Exercise brief
What lines in the records below hold the string "APERTURE"? Please show them.

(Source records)

——

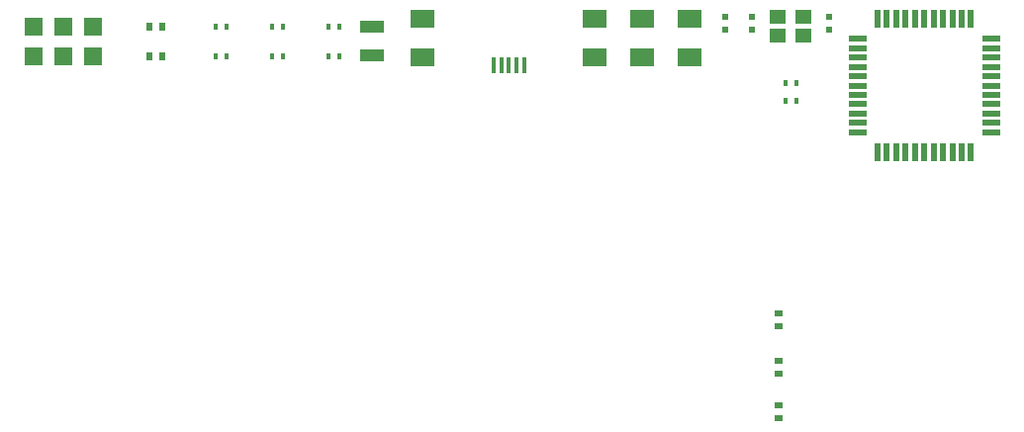
<source format=gbr>
G04 #@! TF.FileFunction,Paste,Bot*
%FSLAX46Y46*%
G04 Gerber Fmt 4.6, Leading zero omitted, Abs format (unit mm)*
G04 Created by KiCad (PCBNEW 4.0.4-stable) date Monday, 16 January 2017 'PMt' 22:58:57*
%MOMM*%
%LPD*%
G01*
G04 APERTURE LIST*
%ADD10C,0.100000*%
%ADD11R,1.500000X0.550000*%
%ADD12R,0.550000X1.500000*%
%ADD13R,0.400000X1.350000*%
%ADD14R,0.400000X0.600000*%
%ADD15R,0.700000X0.600000*%
%ADD16R,0.600000X0.700000*%
%ADD17R,2.032000X1.524000*%
%ADD18R,0.500000X0.600000*%
%ADD19R,2.029460X1.140460*%
%ADD20R,1.400000X1.200000*%
G04 APERTURE END LIST*
D10*
D11*
X191912000Y-82740000D03*
X191912000Y-81940000D03*
X191912000Y-81140000D03*
X191912000Y-80340000D03*
X191912000Y-79540000D03*
X191912000Y-78740000D03*
X191912000Y-77940000D03*
X191912000Y-77140000D03*
X191912000Y-76340000D03*
X191912000Y-75540000D03*
X191912000Y-74740000D03*
D12*
X193612000Y-73040000D03*
X194412000Y-73040000D03*
X195212000Y-73040000D03*
X196012000Y-73040000D03*
X196812000Y-73040000D03*
X197612000Y-73040000D03*
X198412000Y-73040000D03*
X199212000Y-73040000D03*
X200012000Y-73040000D03*
X200812000Y-73040000D03*
X201612000Y-73040000D03*
D11*
X203312000Y-74740000D03*
X203312000Y-75540000D03*
X203312000Y-76340000D03*
X203312000Y-77140000D03*
X203312000Y-77940000D03*
X203312000Y-78740000D03*
X203312000Y-79540000D03*
X203312000Y-80340000D03*
X203312000Y-81140000D03*
X203312000Y-81940000D03*
X203312000Y-82740000D03*
D12*
X201612000Y-84440000D03*
X200812000Y-84440000D03*
X200012000Y-84440000D03*
X199212000Y-84440000D03*
X198412000Y-84440000D03*
X197612000Y-84440000D03*
X196812000Y-84440000D03*
X196012000Y-84440000D03*
X195212000Y-84440000D03*
X194412000Y-84440000D03*
X193612000Y-84440000D03*
D13*
X160751100Y-77000540D03*
X161401100Y-77000540D03*
X162051100Y-77000540D03*
X162701100Y-77000540D03*
X163351100Y-77000540D03*
D14*
X186632000Y-78486000D03*
X185732000Y-78486000D03*
X186632000Y-80010000D03*
X185732000Y-80010000D03*
X137864000Y-73660000D03*
X136964000Y-73660000D03*
X136964000Y-76200000D03*
X137864000Y-76200000D03*
X142690000Y-73660000D03*
X141790000Y-73660000D03*
X147516000Y-76200000D03*
X146616000Y-76200000D03*
X142690000Y-76200000D03*
X141790000Y-76200000D03*
X146616000Y-73660000D03*
X147516000Y-73660000D03*
D10*
G36*
X127254000Y-72898000D02*
X127254000Y-74422000D01*
X125730000Y-74422000D01*
X125730000Y-72898000D01*
X127254000Y-72898000D01*
X127254000Y-72898000D01*
G37*
G36*
X124714000Y-72898000D02*
X124714000Y-74422000D01*
X123190000Y-74422000D01*
X123190000Y-72898000D01*
X124714000Y-72898000D01*
X124714000Y-72898000D01*
G37*
G36*
X122174000Y-72898000D02*
X122174000Y-74422000D01*
X120650000Y-74422000D01*
X120650000Y-72898000D01*
X122174000Y-72898000D01*
X122174000Y-72898000D01*
G37*
G36*
X122174000Y-75438000D02*
X122174000Y-76962000D01*
X120650000Y-76962000D01*
X120650000Y-75438000D01*
X122174000Y-75438000D01*
X122174000Y-75438000D01*
G37*
G36*
X124714000Y-75438000D02*
X124714000Y-76962000D01*
X123190000Y-76962000D01*
X123190000Y-75438000D01*
X124714000Y-75438000D01*
X124714000Y-75438000D01*
G37*
G36*
X127254000Y-75438000D02*
X127254000Y-76962000D01*
X125730000Y-76962000D01*
X125730000Y-75438000D01*
X127254000Y-75438000D01*
X127254000Y-75438000D01*
G37*
D15*
X185166000Y-98256000D03*
X185166000Y-99356000D03*
D16*
X131276000Y-76200000D03*
X132376000Y-76200000D03*
X131276000Y-73660000D03*
X132376000Y-73660000D03*
D15*
X185166000Y-102320000D03*
X185166000Y-103420000D03*
X185166000Y-106130000D03*
X185166000Y-107230000D03*
D17*
X154686000Y-76327000D03*
X154686000Y-73025000D03*
X177546000Y-76327000D03*
X177546000Y-73025000D03*
D18*
X180594000Y-73956000D03*
X180594000Y-72856000D03*
D17*
X173482000Y-76327000D03*
X173482000Y-73025000D03*
X169418000Y-76327000D03*
X169418000Y-73025000D03*
D19*
X150368000Y-76133960D03*
X150368000Y-73726040D03*
D18*
X182880000Y-73956000D03*
X182880000Y-72856000D03*
X189484000Y-72856000D03*
X189484000Y-73956000D03*
D20*
X185082000Y-72860000D03*
X187282000Y-72860000D03*
X185082000Y-74460000D03*
X187282000Y-74460000D03*
M02*

</source>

——

Result for this exercise
G04 APERTURE LIST*
G04 APERTURE END LIST*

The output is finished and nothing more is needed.